Paradoxically it is economics that gives Cameron his biggest obstacle and is the reason why he probably won’t make the state the centre of his project, but it is a self-imposed obstacle.

The economic old right want radical free market economics. But their ideological baggage means that when it comes to welfare, the focus must be on market principles, not organisation.

Cameron may be liberal in all sorts of ways, but since he shares these economic views with the old economic right, welfare state reform under the Conservatives can only mean improving quality through competition.

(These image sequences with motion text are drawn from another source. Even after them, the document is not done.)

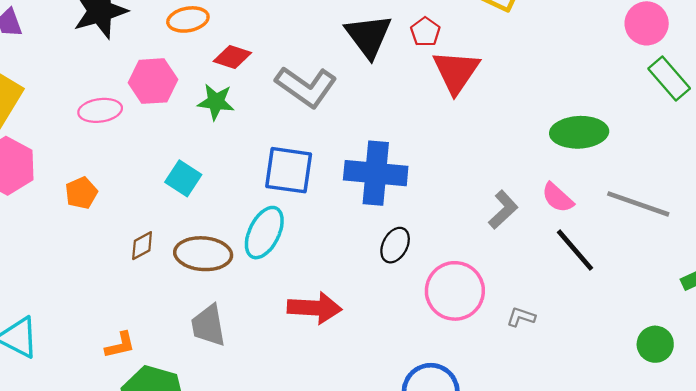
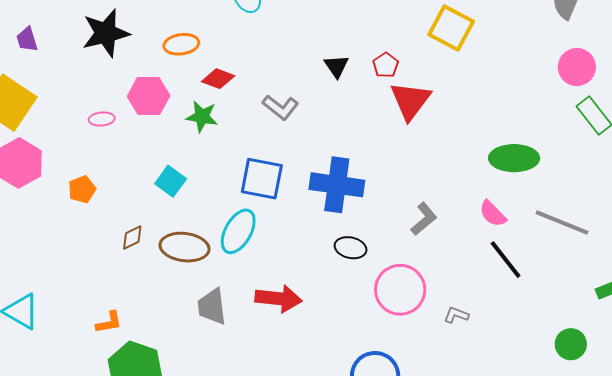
black triangle: (369, 36) -> (336, 66), size x0.6
gray L-shape: (306, 87) -> (280, 107), size x0.7
pink ellipse: (100, 110) -> (102, 119), size x0.7
gray L-shape: (503, 210) -> (424, 219), moved
black ellipse: (395, 245) -> (351, 248), turned 72
gray trapezoid: (208, 326) -> (212, 307), moved

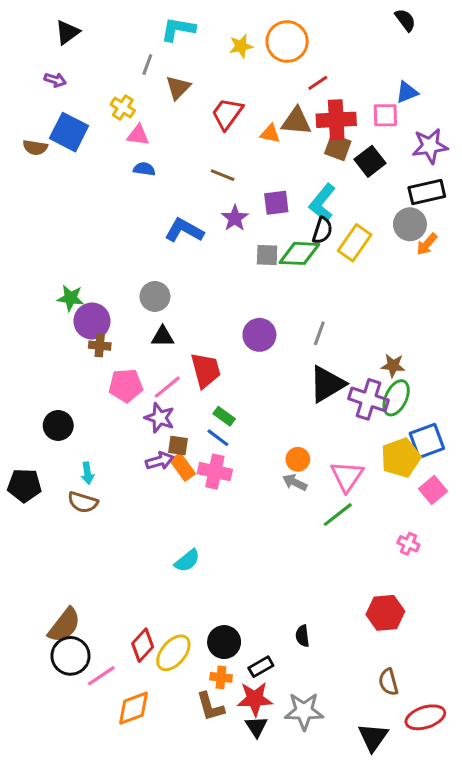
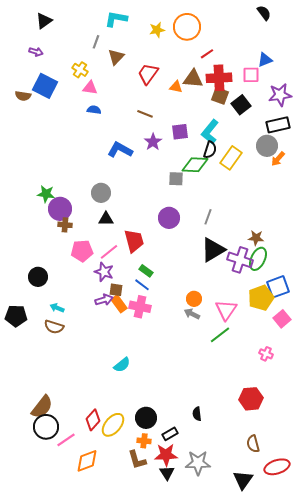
gray square: (267, 255) -> (176, 179), moved
cyan arrow: (87, 473) -> (57, 308), turned 120

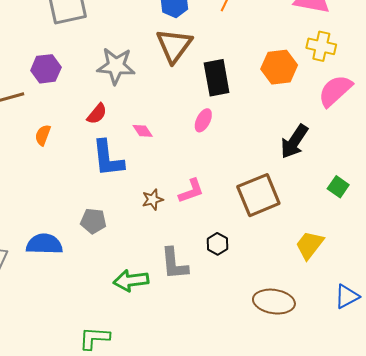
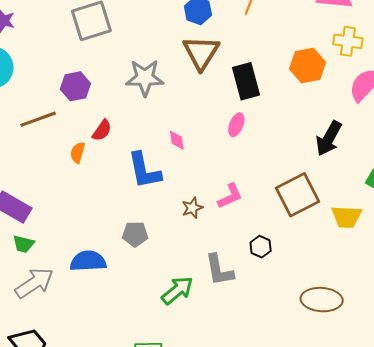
red semicircle: (97, 114) -> (102, 130), moved
pink diamond: (143, 131) -> (177, 140), turned 30
yellow trapezoid: (310, 245) -> (347, 217), moved, turned -120
green arrow: (131, 281) -> (177, 290), turned 152

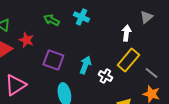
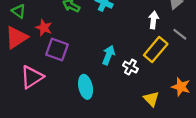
purple square: (53, 60) -> (57, 50), moved
gray line: (151, 73) -> (180, 34), moved

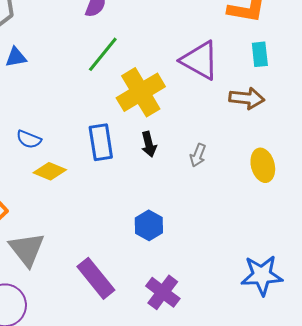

That economic ideology is a talismanic millstone around the neck for today’s Conservatives, for here is a potential contradiction: how to be the party of low tax without maintaining the bureaucratic machine which administers a complex welfare state?

For most politicians the target culture and the institutional arrangements which sustain it are just too powerful a tool to surrender.

Whether or not the audit and target culture really do give politicians more control over state expenditure, the thought that they do is simply too tempting to enable them – whatever their party - to freely give up the utilitarian machinery which supports them. And even if they did want to do it, the contradictions and problems faced in unravelling the innards of the machine, though not insurmountable, are not to be treated lightly.

Of course, it’s impossible and artificial to conceptualise state and economy as entirely separate entities; they coexist and interact. But Cameron, if he is to have any realistic chance of gaining a place in the centre of British politics, should have a Post-it note on his desk reminding him that in today’s changed conditions ‘It’s the state, stupid’.

It is ironic that it’s in his view of economics that Cameron, frequently chided by the right, seems most wedded to a Thatcherite view of the world.

It could yet prove to be costly at the ballot box.